-- The task --
Please repeat every entry exactly as given, apart from dropping the images.

################

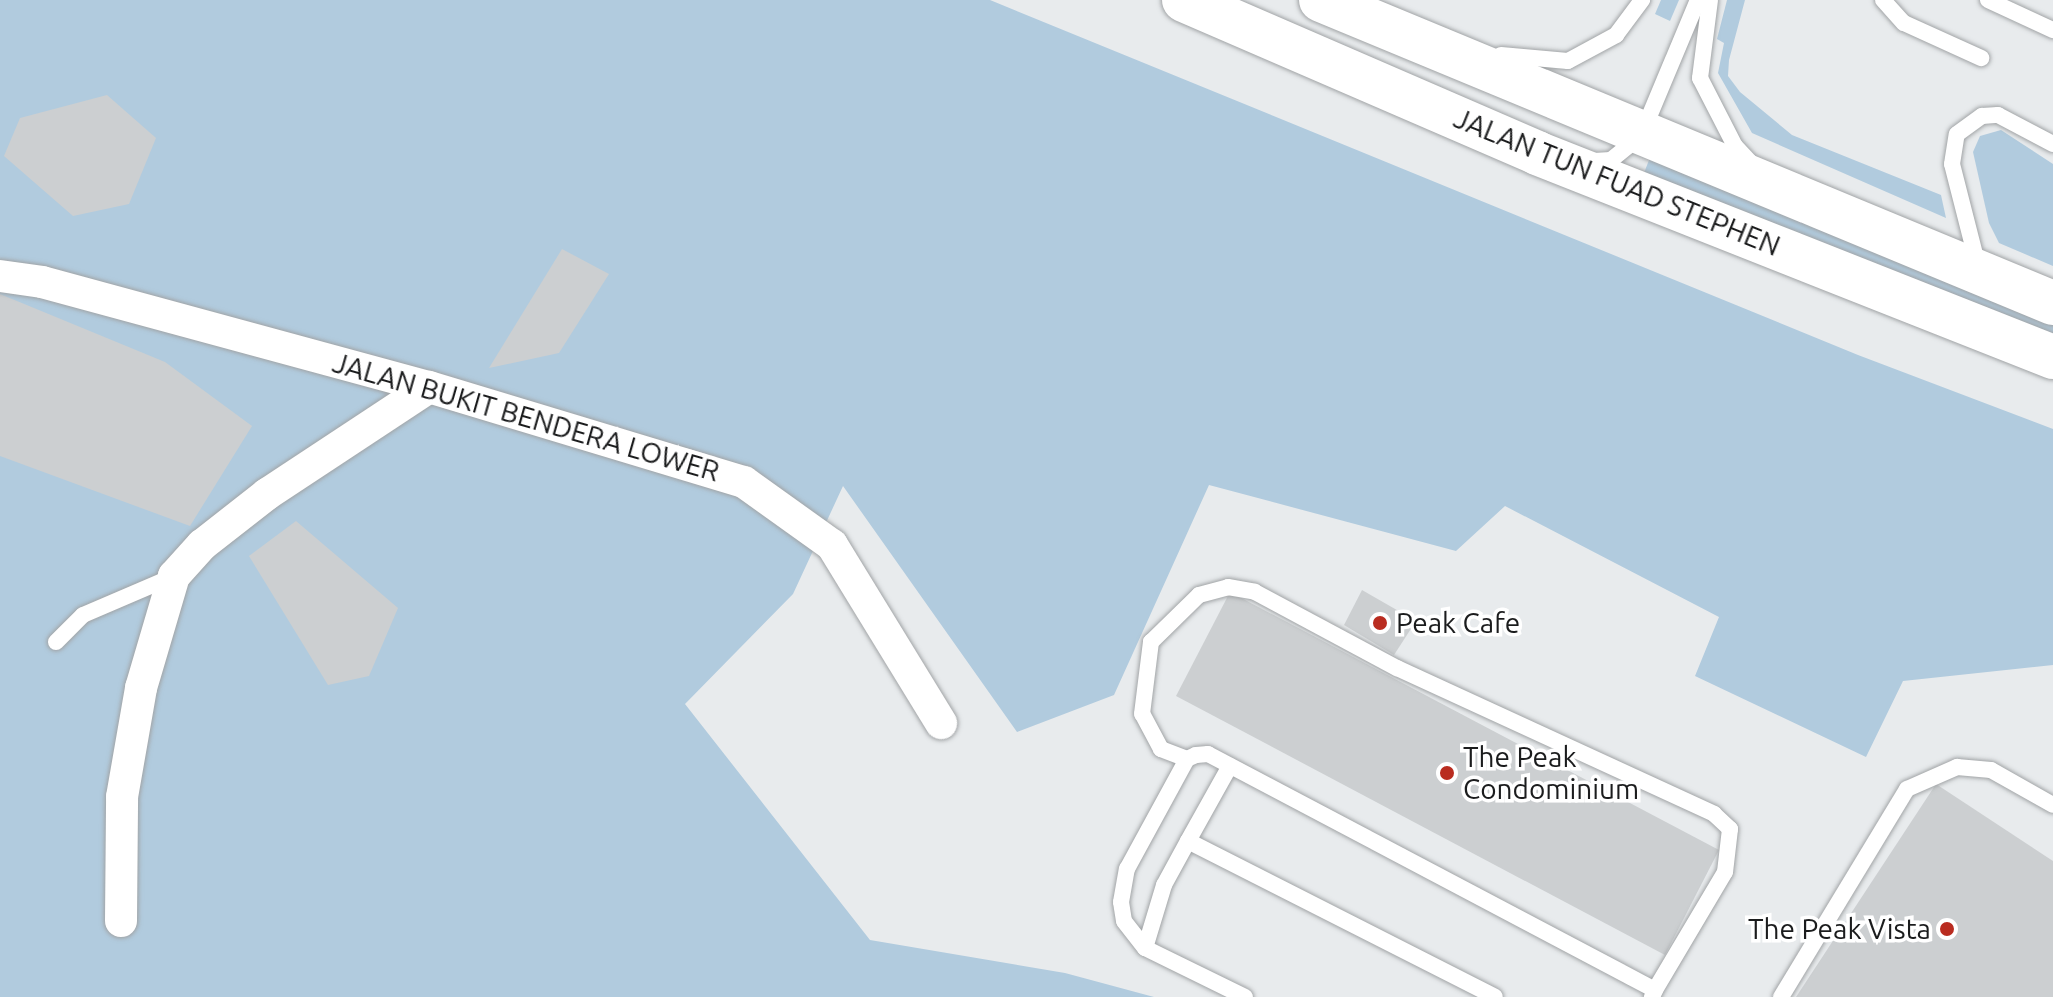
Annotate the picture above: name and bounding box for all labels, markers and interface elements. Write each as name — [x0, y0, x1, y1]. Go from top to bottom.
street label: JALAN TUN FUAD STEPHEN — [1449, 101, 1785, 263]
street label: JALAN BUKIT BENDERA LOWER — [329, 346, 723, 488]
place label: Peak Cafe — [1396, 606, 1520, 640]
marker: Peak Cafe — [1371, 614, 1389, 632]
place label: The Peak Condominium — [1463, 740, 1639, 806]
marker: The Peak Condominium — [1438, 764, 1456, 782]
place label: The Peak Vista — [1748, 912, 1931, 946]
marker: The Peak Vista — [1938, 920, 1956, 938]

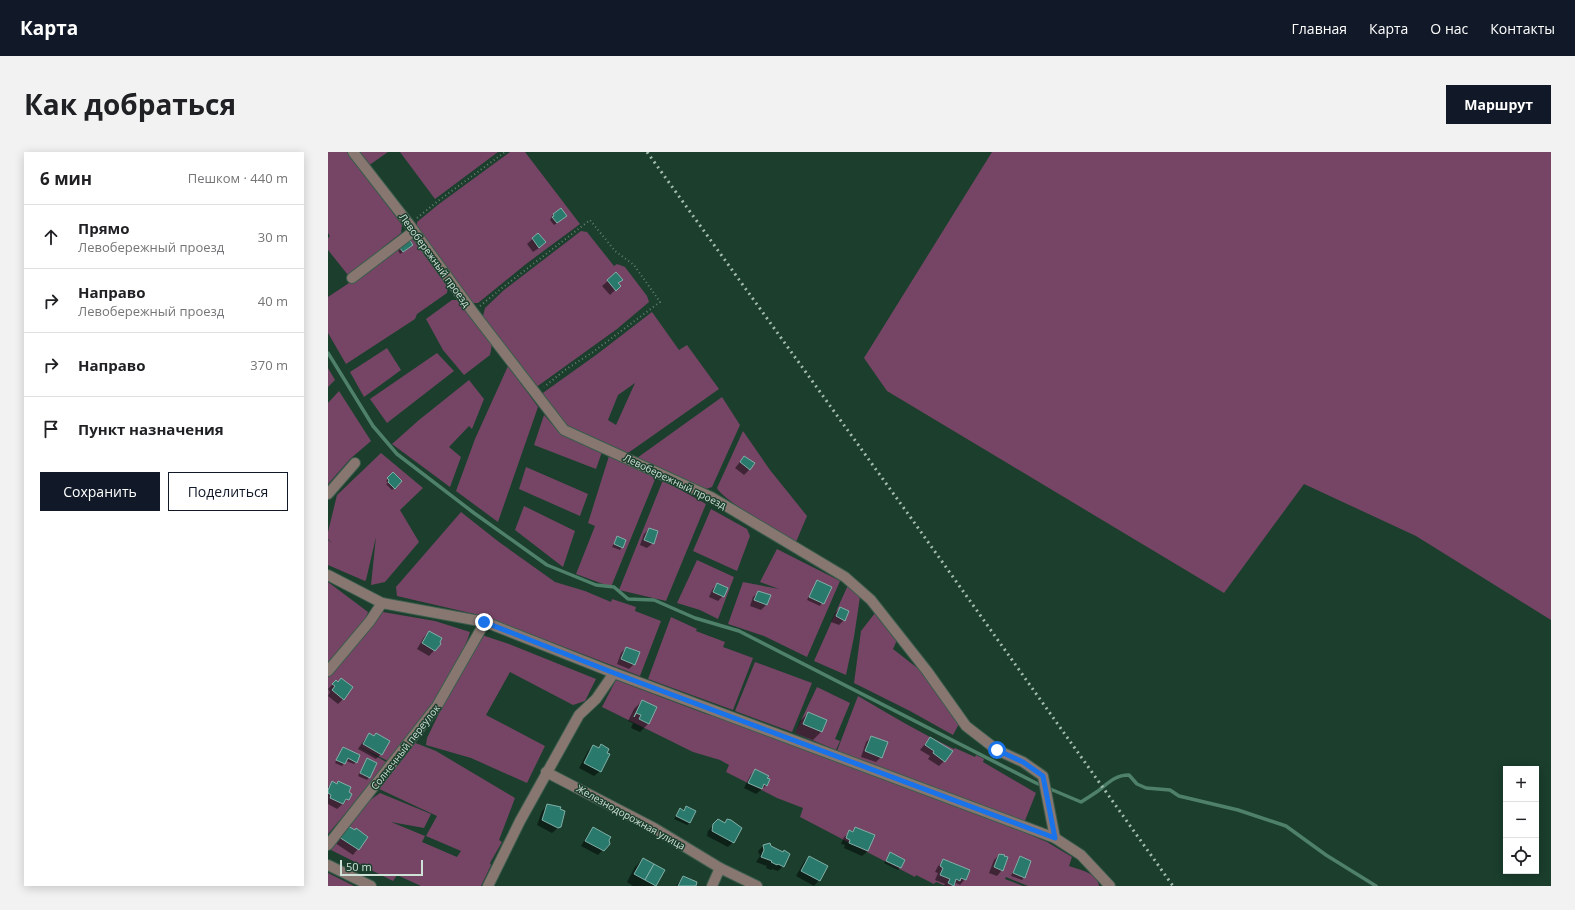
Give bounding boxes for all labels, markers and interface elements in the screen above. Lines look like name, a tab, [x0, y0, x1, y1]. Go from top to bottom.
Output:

################

-- Reply --
Annotate the picture above: name and bounding box for all labels, markers and interface elements. Write each as name — [x0, y0, x1, y1]. Go from top to bottom.
street label: JALAN TUN FUAD STEPHEN — [1449, 101, 1785, 263]
street label: JALAN BUKIT BENDERA LOWER — [329, 346, 723, 488]
place label: Peak Cafe — [1396, 606, 1520, 640]
marker: Peak Cafe — [1371, 614, 1389, 632]
place label: The Peak Condominium — [1463, 740, 1639, 806]
marker: The Peak Condominium — [1438, 764, 1456, 782]
place label: The Peak Vista — [1748, 912, 1931, 946]
marker: The Peak Vista — [1938, 920, 1956, 938]

Give bounding boxes for all labels, markers and interface elements in the screen above. Lines look like name, a tab, [x0, y0, x1, y1]. Go from top to bottom.
Output:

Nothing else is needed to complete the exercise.